## Aim of the task
Go line by line through the listing below and copy those that hold "given".

## Entries shown
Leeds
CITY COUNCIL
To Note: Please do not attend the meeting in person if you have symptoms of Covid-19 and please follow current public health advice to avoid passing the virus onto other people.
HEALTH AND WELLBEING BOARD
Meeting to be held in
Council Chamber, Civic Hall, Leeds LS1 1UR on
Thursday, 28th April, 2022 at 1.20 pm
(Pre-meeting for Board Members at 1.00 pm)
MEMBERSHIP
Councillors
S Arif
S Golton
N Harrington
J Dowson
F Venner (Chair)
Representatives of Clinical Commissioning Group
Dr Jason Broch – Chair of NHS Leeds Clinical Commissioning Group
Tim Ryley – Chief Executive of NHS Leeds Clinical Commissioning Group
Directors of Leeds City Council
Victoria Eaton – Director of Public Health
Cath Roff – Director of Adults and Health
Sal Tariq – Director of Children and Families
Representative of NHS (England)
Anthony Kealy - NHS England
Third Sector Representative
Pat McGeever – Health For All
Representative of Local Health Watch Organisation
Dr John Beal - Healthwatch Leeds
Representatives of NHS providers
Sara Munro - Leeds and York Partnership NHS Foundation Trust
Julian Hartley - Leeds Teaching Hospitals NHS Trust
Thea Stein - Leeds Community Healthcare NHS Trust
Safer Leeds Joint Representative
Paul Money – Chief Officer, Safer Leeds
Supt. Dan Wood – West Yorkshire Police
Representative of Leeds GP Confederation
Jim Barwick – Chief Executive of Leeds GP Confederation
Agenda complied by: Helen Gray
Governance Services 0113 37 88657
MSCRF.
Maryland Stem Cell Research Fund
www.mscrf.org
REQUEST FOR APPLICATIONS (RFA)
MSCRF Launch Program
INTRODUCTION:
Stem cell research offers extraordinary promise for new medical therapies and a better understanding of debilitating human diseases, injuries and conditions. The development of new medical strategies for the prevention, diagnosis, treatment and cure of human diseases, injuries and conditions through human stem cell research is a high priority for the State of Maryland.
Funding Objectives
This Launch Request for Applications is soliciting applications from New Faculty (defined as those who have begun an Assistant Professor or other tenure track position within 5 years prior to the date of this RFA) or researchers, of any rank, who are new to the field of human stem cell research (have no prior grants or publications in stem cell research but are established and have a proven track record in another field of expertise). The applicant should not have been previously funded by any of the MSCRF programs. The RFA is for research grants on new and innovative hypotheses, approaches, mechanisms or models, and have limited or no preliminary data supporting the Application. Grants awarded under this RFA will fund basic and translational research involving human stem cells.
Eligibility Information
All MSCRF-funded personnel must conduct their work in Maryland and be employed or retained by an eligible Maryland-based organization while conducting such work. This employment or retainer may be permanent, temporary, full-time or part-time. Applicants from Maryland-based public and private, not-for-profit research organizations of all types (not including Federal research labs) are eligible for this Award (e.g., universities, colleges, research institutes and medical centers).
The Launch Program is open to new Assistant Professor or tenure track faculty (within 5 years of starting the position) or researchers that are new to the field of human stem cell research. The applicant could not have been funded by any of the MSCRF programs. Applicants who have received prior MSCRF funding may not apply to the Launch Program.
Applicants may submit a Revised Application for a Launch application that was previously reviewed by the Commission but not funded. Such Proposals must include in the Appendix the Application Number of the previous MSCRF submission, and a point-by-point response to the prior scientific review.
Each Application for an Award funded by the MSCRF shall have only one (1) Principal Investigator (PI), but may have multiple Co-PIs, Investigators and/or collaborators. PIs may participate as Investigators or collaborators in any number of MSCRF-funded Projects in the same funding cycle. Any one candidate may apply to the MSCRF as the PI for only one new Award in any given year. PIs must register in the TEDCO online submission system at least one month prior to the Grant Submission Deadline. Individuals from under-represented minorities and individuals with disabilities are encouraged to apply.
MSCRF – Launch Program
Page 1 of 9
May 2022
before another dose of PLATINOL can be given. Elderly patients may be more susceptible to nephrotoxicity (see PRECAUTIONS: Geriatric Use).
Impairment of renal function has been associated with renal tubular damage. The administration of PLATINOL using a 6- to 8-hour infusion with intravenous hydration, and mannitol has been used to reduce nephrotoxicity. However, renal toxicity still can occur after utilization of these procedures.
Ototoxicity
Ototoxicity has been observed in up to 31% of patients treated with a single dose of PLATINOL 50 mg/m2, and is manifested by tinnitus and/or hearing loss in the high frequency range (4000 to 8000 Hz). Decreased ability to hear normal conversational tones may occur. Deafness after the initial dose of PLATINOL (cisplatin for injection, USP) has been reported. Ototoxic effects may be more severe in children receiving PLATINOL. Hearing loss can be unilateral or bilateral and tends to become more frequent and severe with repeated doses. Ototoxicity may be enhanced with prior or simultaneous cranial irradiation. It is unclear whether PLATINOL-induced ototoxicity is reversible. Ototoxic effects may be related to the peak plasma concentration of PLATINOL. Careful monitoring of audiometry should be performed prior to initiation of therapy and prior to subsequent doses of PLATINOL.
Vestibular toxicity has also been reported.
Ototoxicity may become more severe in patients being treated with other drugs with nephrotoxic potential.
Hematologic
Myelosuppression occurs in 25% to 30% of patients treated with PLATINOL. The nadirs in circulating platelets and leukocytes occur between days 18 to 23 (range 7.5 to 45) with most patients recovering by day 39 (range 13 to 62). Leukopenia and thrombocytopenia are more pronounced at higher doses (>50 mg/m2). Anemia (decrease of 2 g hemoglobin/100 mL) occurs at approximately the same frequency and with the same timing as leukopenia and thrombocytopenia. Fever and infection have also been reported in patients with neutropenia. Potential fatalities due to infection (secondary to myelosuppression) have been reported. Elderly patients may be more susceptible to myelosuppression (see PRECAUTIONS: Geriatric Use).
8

## Reply
Each Application for an Award funded by the MSCRF shall have only one (1) Principal Investigator (PI), but may have multiple Co-PIs, Investigators and/or collaborators. PIs may participate as Investigators or collaborators in any number of MSCRF-funded Projects in the same funding cycle. Any one candidate may apply to the MSCRF as the PI for only one new Award in any given year. PIs must register in the TEDCO online submission system at least one month prior to the Grant Submission Deadline. Individuals from under-represented minorities and individuals with disabilities are encouraged to apply.
before another dose of PLATINOL can be given. Elderly patients may be more susceptible to nephrotoxicity (see PRECAUTIONS: Geriatric Use).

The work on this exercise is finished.